### Exercise goal
Only the lines below from the one containing "Tüm Eserleri Gör" through the one containing "す。 相手主体になってしまっている・相手から良く思われたい自" belong in the answer, repeated exactly and without pictures.

### Supplied material
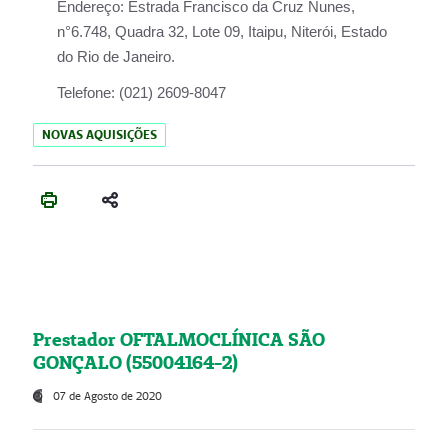
Endereço:
Estrada Francisco da Cruz Nunes,
n°6.748, Quadra 32, Lote 09, Itaipu, Niterói, Estado
do Rio de Janeiro.
Telefone:
(021) 2609-8047
NOVAS AQUISIÇÕES
Prestador OFTALMOCLÍNICA SÃO
GONÇALO (55004164-2)
07 de Agosto de 2020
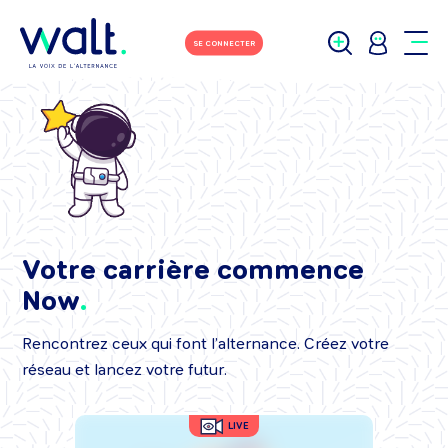
SE CONNECTER
Votre carrière commence
Now
Rencontrez ceux qui font l’alternance. Créez votre
réseau et lancez votre futur.
LIVE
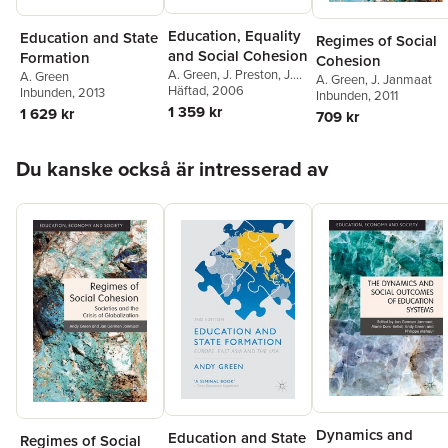
Education, Equality
Education and State
Regimes of Social
and Social Cohesion
Formation
Cohesion
A. Green
,
J. Preston
,
J.
A. Green
A. Green
,
J. Janmaat
Janmaat
Häftad
, 2006
Inbunden
, 2013
Inbunden
, 2011
1 359 kr
1 629 kr
709 kr
Hoppa över listan
Du kanske också är intresserad av
Dynamics and
Education and State
Regimes of Social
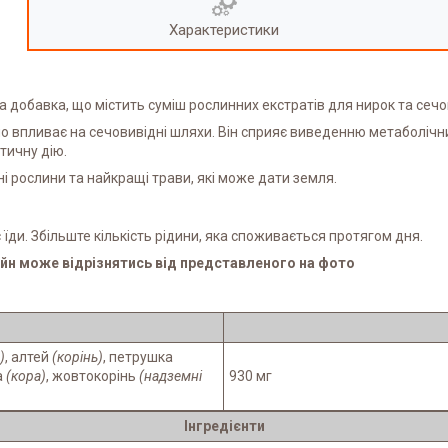
Характеристики
 добавка, що містить суміш рослинних екстратів для нирок та сечо
но впливає на сечовивідні шляхи. Він сприяє виведенню метаболічн
тичну дію.
і рослини та найкращі трави, які може дати земля.
 їди. Збільште кількість рідини, яка споживається протягом дня.
йн може відрізнятись від представленого на фото
)
, алтей
(корінь)
, петрушка
а
(кора)
, жовтокорінь
(надземні
930 мг
Інгредієнти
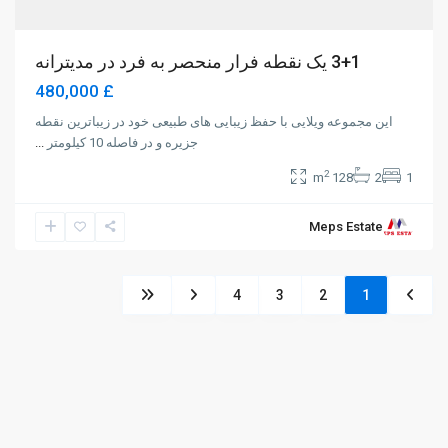
3+1 یک نقطه فرار منحصر به فرد در مدیترانه
£ 480,000
این مجموعه ویلایی با حفظ زیبایی های طبیعی خود در زیباترین نقطه
جزیره و در فاصله 10 کیلومتر
...
2
128 m
2
1
Meps Estate
4
3
2
1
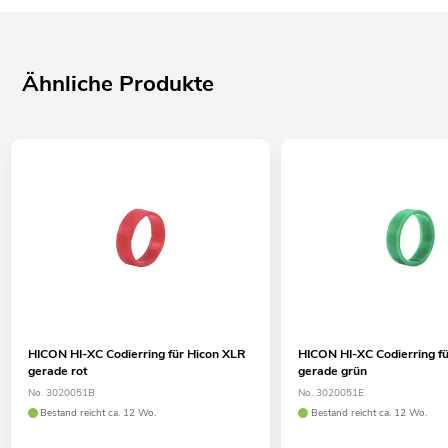
Ähnliche Produkte
HICON HI-XC Codierring für Hicon XLR
HICON HI-XC Codierring f
gerade rot
gerade grün
No. 3020051B
No. 3020051E
Bestand reicht ca. 12 Wo.
Bestand reicht ca. 12 Wo.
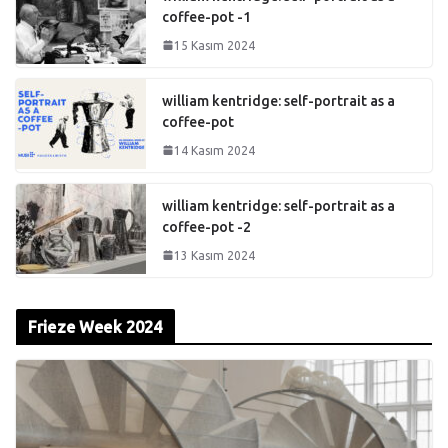
coffee-pot -1
15 Kasım 2024
william kentridge: self-portrait as a
coffee-pot
14 Kasım 2024
william kentridge: self-portrait as a
coffee-pot -2
13 Kasım 2024
Frieze Week 2024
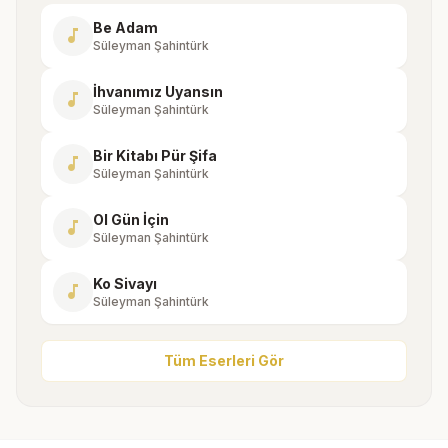
Be Adam
music_note
Süleyman Şahintürk
İhvanımız Uyansın
music_note
Süleyman Şahintürk
Bir Kitabı Pür Şifa
music_note
Süleyman Şahintürk
Ol Gün İçin
music_note
Süleyman Şahintürk
Ko Sivayı
music_note
Süleyman Şahintürk
Tüm Eserleri Gör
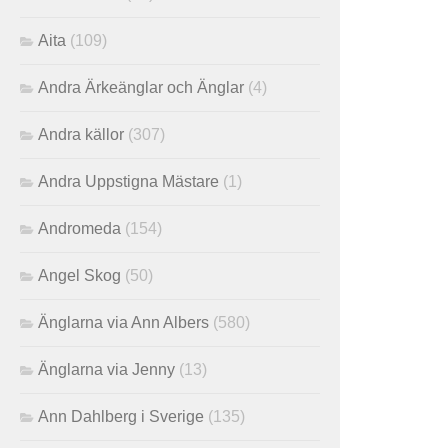
Aita
(109)
Andra Ärkeänglar och Änglar
(4)
Andra källor
(307)
Andra Uppstigna Mästare
(1)
Andromeda
(154)
Angel Skog
(50)
Änglarna via Ann Albers
(580)
Änglarna via Jenny
(13)
Ann Dahlberg i Sverige
(135)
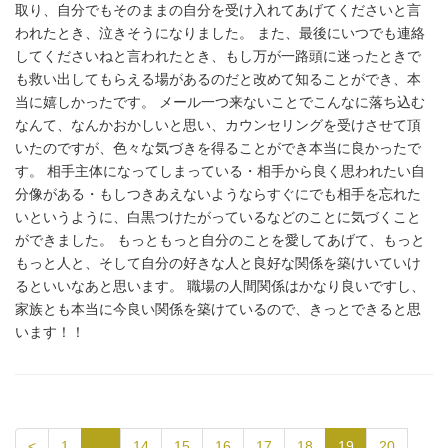
取り、自分でもそのままの自分を受け入れてあげてくださいと言
われたとき、泣きそうになりました。 また、最後にいつでも連絡
してくださいねと言われたとき、もし万が一路頭に迷ったときで
も救い出してもらえる場があるのだと改めて知ることができ、本
当に嬉しかったです。 メール一つ来ないことでこんなに落ち込む
なんて、なんかおかしいと思い、カウンセリングを受けさせて頂
いたのですが、色々な気づきを得ることができ本当に良かったで
す。 相手主体になってしまっている・相手から良く思われたい自
分像がある・もしつきあえないようならすぐにでも相手を忘れた
いというように、白黒つけたがっているなどのことに気づくこと
ができました。 もっともっと自分のことを愛してあげて、もっと
もっと人と、そして自分の好きな人と良好な関係を築けいていけ
るといいなあと思います。 職場の人間関係はかなり良いですし、
家族とも本当に今良い関係を築けているので、きっとできると思
います！！
<
1
…
14
15
16
17
18
19
20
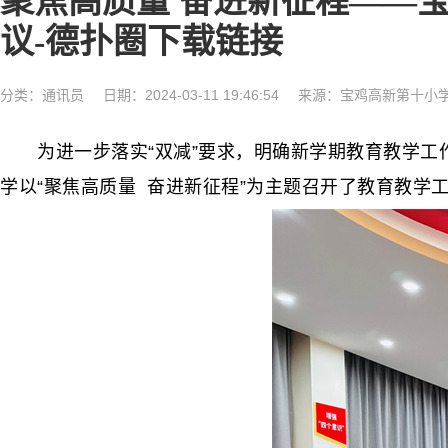
聚焦高质量 奋进新征程——宝
议-德扑圈下载链接
分类：
通讯员
日期：2024-03-11 19:46:54
来源：宝鸡高新第十小
为进一步落实“双减”要求，明确新学期教育教学工作
学以“聚焦高质量 奋进新征程”为主题召开了教育教学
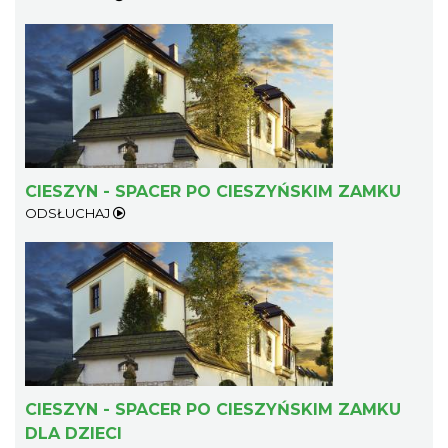
Cieszyn
1.07 km
2026-08-07
CIESZYN - SPACER PO CIESZYŃSKIM ZAMKU
ODSŁUCHAJ
Cieszyn
1.07 km
2026-08-14
CIESZYN - SPACER PO CIESZYŃSKIM ZAMKU
DLA DZIECI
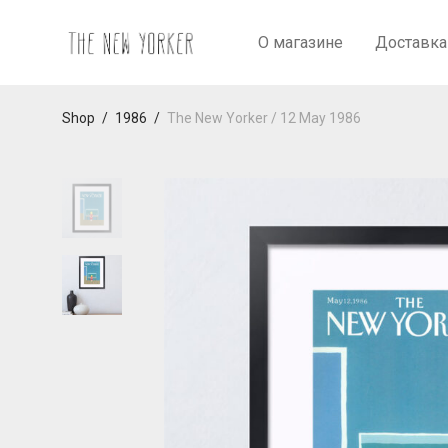
О магазине
Доставка
Shop
/
1986
/
The New Yorker / 12 May 1986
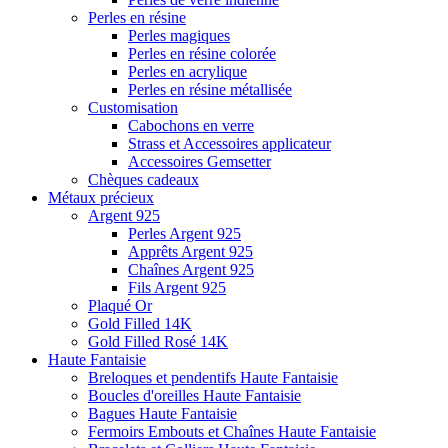
Perles en résine
Perles magiques
Perles en résine colorée
Perles en acrylique
Perles en résine métallisée
Customisation
Cabochons en verre
Strass et Accessoires applicateur
Accessoires Gemsetter
Chèques cadeaux
Métaux précieux
Argent 925
Perles Argent 925
Apprêts Argent 925
Chaînes Argent 925
Fils Argent 925
Plaqué Or
Gold Filled 14K
Gold Filled Rosé 14K
Haute Fantaisie
Breloques et pendentifs Haute Fantaisie
Boucles d'oreilles Haute Fantaisie
Bagues Haute Fantaisie
Fermoirs Embouts et Chaînes Haute Fantaisie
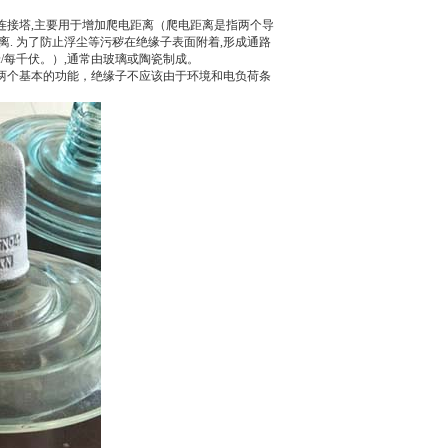
连接塔,主要用于增加爬电距离（爬电距离是指两个导
. 为了防止浮尘等污秽在绝缘子表面附着,形成通路
/每千伏。）,通常由玻璃或陶瓷制成。
两个基本的功能，绝缘子不应该由于环境和电负荷条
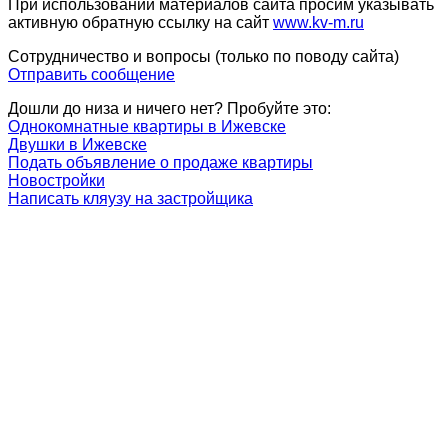
При использовании материалов сайта просим указывать
активную обратную ссылку на сайт
www.kv-m.ru
Сотрудничество и вопросы (только по поводу сайта)
Отправить сообщение
Дошли до низа и ничего нет? Пробуйте это:
Однокомнатные квартиры в Ижевске
Двушки в Ижевске
Подать объявление о продаже квартиры
Новостройки
Написать кляузу на застройщика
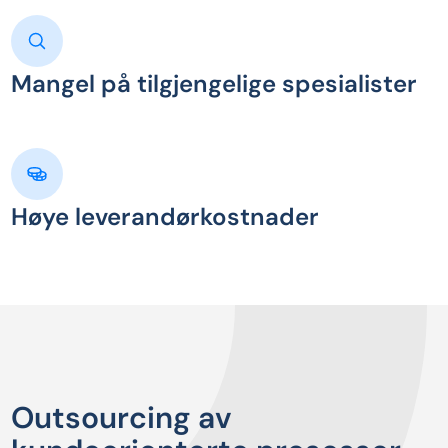
Mangel på tilgjengelige spesialister
Høye leverandørkostnader
Outsourcing av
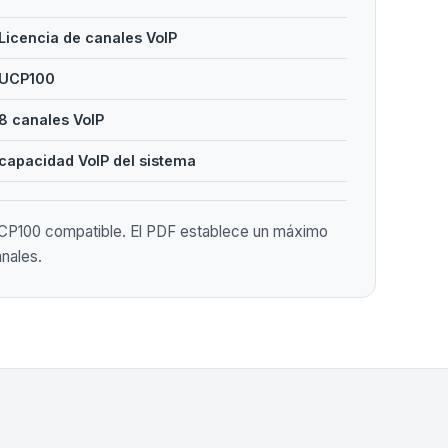
Licencia de canales VoIP
UCP100
8 canales VoIP
capacidad VoIP del sistema
UCP100 compatible. El PDF establece un máximo
anales.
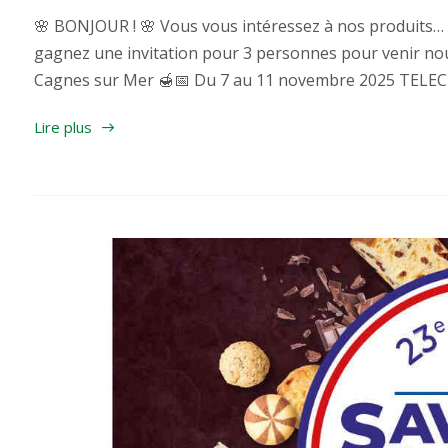
🌸 BONJOUR ! 🌸 Vous vous intéressez à nos produits… e
gagnez une invitation pour 3 personnes pour venir no
Cagnes sur Mer 🍯📅 Du 7 au 11 novembre 2025 TELEC
Lire plus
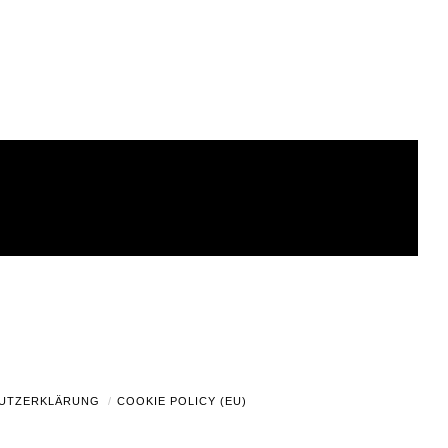
UTZERKLÄRUNG
COOKIE POLICY (EU)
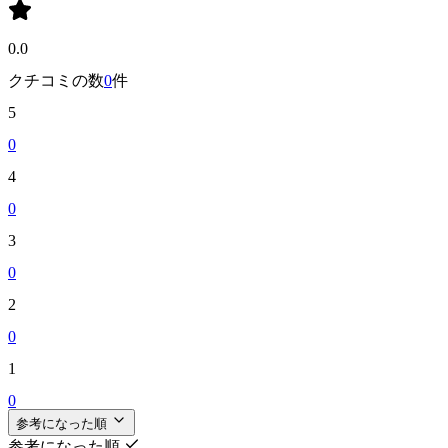
0.0
クチコミの数
0
件
5
0
4
0
3
0
2
0
1
0
参考になった順
参考になった順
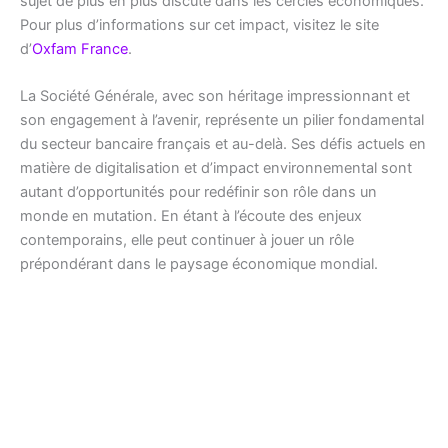
sujet de plus en plus discuté dans les cercles économiques.
Pour plus d’informations sur cet impact, visitez le site
d’
Oxfam France
.
La Société Générale, avec son héritage impressionnant et
son engagement à l’avenir, représente un pilier fondamental
du secteur bancaire français et au-delà. Ses défis actuels en
matière de digitalisation et d’impact environnemental sont
autant d’opportunités pour redéfinir son rôle dans un
monde en mutation. En étant à l’écoute des enjeux
contemporains, elle peut continuer à jouer un rôle
prépondérant dans le paysage économique mondial.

### Problem solution
Tüm Eserleri Gör
Aita
(109)
Andra Ärkeänglar och Änglar
(4)
Andra källor
(307)
Andra Uppstigna Mästare
(1)
Andromeda
(154)
Angel Skog
(50)
Änglarna via Ann Albers
(580)
Änglarna via Jenny
(13)
Ann Dahlberg i Sverige
(135)
取り、自分でもそのままの自分を受け入れてあげてくださいと言
われたとき、泣きそうになりました。 また、最後にいつでも連絡
してくださいねと言われたとき、もし万が一路頭に迷ったときで
も救い出してもらえる場があるのだと改めて知ることができ、本
当に嬉しかったです。 メール一つ来ないことでこんなに落ち込む
なんて、なんかおかしいと思い、カウンセリングを受けさせて頂
いたのですが、色々な気づきを得ることができ本当に良かったで
す。 相手主体になってしまっている・相手から良く思われたい自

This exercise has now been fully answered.